(AIM OF THE EXERCISE): Please reproduce the entries below verbatim, from the line with "island: Galeta Island" to the line with "genus: Grona", both included.
══ DATA ENTRIES ══
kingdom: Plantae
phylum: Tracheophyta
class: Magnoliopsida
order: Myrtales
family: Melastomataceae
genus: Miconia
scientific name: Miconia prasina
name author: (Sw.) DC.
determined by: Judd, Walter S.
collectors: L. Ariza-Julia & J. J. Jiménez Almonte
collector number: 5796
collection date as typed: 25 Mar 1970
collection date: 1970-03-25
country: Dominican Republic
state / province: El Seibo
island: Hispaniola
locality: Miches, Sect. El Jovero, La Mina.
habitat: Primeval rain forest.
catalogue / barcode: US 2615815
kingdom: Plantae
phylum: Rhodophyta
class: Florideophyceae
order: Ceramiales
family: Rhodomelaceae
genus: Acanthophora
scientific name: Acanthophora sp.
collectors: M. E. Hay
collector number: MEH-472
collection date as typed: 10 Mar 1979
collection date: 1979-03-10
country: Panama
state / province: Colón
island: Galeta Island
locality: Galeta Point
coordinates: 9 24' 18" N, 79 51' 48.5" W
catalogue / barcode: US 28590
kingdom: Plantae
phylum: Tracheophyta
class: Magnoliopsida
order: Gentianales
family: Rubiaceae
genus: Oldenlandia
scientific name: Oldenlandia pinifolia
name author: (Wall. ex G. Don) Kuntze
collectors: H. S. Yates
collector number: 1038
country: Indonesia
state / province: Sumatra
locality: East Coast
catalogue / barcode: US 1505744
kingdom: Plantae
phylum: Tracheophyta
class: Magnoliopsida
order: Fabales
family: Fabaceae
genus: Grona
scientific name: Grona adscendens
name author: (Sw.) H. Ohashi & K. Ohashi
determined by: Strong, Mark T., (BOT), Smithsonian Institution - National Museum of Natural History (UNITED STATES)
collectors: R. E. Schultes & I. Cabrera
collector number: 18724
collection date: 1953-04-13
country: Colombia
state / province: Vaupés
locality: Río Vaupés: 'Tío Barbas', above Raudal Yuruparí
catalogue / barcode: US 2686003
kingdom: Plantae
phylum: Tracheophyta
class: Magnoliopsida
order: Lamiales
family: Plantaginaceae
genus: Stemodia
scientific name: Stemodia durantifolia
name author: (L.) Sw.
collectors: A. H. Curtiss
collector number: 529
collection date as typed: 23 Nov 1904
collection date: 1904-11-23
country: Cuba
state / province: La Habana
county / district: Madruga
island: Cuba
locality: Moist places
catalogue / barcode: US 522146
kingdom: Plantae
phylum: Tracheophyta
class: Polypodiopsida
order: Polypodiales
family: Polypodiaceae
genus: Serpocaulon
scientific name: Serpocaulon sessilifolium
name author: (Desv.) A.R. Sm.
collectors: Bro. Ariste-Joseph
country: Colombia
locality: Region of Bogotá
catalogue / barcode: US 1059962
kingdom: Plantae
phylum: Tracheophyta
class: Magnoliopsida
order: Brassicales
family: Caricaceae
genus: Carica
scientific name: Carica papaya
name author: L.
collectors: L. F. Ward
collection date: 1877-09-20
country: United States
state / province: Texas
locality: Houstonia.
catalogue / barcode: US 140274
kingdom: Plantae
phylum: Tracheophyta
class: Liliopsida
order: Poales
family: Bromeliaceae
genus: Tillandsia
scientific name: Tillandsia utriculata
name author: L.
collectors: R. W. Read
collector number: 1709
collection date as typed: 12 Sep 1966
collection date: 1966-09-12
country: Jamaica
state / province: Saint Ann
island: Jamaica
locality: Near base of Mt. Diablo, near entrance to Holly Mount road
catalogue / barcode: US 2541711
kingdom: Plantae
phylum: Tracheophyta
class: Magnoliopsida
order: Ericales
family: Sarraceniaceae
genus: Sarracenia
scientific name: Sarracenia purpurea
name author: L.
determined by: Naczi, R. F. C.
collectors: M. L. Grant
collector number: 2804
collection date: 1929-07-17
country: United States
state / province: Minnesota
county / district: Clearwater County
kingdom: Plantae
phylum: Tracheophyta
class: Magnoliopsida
═══
(SOLUTION):
island: Galeta Island
locality: Galeta Point
coordinates: 9 24' 18" N, 79 51' 48.5" W
catalogue / barcode: US 28590
kingdom: Plantae
phylum: Tracheophyta
class: Magnoliopsida
order: Gentianales
family: Rubiaceae
genus: Oldenlandia
scientific name: Oldenlandia pinifolia
name author: (Wall. ex G. Don) Kuntze
collectors: H. S. Yates
collector number: 1038
country: Indonesia
state / province: Sumatra
locality: East Coast
catalogue / barcode: US 1505744
kingdom: Plantae
phylum: Tracheophyta
class: Magnoliopsida
order: Fabales
family: Fabaceae
genus: Grona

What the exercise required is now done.